Document what is on the screen - Preserving evidence while conducting a forensic investigation is a trade-off. Any attempt to collect evidence may actually destroy the very data necessary to identify an attack or attacker. Of the choices given, documenting what's on the screen is the least intrusive and the least likely to destroy critical evidence. Halting, disassembling, or stopping running processes may erase the data you need to track the intruder.
As a security analyst, you suspect a threat actor used a certain tactic and technique to infiltrate your network. Which incident-response framework or approach would you utilize to see if other companies have had the same occurrence and what they did to remedy it? Diamond Model of Intrusion Analysis Mitre Att@ck Communication plan with stakeholders Cyber Kill Chain
Mitre Att@ck - You would use the Mitre Att@ck framework. This is a universally accessible, free database that contains techniques, tactics, and other operational information about malicious actors.
As a security analyst, you have discovered the victims of an malicious attack have several things in common. Which tools would you use to help you identify who might be behind the attacks and prevent potential future victims? Implement appropriate stakeholder management Disaster recovery plan Cyber Kill Chain Mitre Att@cks Diamond Model of Intrusion Analysis
Mitre Att@cks Diamond Model of Intrusion Analysis - You would choose the Diamond Model of Intrusion Analysis and use the Mitre Att@cks database to help you. For example, by identifying the types of victims and why they were attacked, the analyst/first responder can make an educated guess as to who is behind the attack and who are potential victims. This information can then be used to compare information in the Mitre Att@cks database. Since there are always unknowns, the database helps to fill in some of them.

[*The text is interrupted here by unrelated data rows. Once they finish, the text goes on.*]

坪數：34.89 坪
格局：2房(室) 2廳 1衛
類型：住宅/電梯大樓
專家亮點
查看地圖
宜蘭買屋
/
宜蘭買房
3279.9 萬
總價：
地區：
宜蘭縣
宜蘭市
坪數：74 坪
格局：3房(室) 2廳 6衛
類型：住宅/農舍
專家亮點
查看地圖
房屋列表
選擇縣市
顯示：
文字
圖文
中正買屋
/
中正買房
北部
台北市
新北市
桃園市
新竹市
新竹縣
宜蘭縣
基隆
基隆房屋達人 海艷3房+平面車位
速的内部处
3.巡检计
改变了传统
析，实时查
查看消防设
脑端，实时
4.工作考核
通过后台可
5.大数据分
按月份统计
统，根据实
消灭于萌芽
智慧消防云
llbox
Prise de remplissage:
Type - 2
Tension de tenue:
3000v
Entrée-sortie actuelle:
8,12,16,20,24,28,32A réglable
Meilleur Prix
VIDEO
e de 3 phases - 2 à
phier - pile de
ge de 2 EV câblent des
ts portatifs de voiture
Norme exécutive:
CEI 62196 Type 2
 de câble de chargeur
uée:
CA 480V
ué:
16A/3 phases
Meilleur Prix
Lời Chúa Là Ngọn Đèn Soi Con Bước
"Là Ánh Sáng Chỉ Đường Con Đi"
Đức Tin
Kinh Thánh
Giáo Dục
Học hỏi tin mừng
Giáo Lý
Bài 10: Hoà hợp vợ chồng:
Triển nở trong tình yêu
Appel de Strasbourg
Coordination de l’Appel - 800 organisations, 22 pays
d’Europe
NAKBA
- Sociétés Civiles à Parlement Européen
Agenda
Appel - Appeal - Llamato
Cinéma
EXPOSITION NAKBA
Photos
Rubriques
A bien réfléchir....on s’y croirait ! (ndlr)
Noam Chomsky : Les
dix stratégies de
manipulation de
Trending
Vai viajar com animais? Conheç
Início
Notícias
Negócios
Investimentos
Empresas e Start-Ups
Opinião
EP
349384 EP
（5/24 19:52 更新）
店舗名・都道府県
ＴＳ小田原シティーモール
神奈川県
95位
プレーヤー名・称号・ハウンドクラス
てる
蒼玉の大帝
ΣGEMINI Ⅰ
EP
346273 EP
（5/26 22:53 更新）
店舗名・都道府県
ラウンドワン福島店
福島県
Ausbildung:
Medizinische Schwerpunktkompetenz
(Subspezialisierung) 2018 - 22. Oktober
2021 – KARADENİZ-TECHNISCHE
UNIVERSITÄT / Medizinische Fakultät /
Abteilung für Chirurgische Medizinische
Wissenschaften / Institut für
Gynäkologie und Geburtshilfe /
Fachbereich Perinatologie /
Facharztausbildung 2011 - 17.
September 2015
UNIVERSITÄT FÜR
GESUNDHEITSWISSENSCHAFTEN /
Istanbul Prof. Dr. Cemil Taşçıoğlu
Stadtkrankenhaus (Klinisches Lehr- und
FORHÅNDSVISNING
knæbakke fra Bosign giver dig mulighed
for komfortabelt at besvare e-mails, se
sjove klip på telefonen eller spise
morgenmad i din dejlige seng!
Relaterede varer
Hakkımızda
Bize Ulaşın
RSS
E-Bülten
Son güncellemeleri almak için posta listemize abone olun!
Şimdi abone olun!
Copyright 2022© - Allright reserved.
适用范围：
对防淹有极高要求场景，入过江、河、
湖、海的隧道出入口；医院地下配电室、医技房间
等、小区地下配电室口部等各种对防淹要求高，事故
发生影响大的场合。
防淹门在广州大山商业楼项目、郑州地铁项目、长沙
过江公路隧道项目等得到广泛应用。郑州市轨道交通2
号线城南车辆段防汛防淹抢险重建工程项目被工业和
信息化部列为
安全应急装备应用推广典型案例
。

What is the purpose of audit trails? To prevent security breaches. To detect security-violating events. To correct system problems. To restore systems to normal operations.
To detect security-violating events. - The purpose of audit trails is to detect security-violating events or actions. Auditing itself is used to prevent security breaches, and audit trails are used for detective control. Neither auditing nor audit trails correct problems or restore systems to normal operations. That is done by the IT staff that inspects the contents of audit trails and creates a solution that is then implemented into the environment via the security policy.
What is the best definition of a security incident? Criminal activity Violation of a security policy Interruption of productivity Compromise of the CIA
Violation of a security policy - The best definition of a security incident is a violation of a security policy.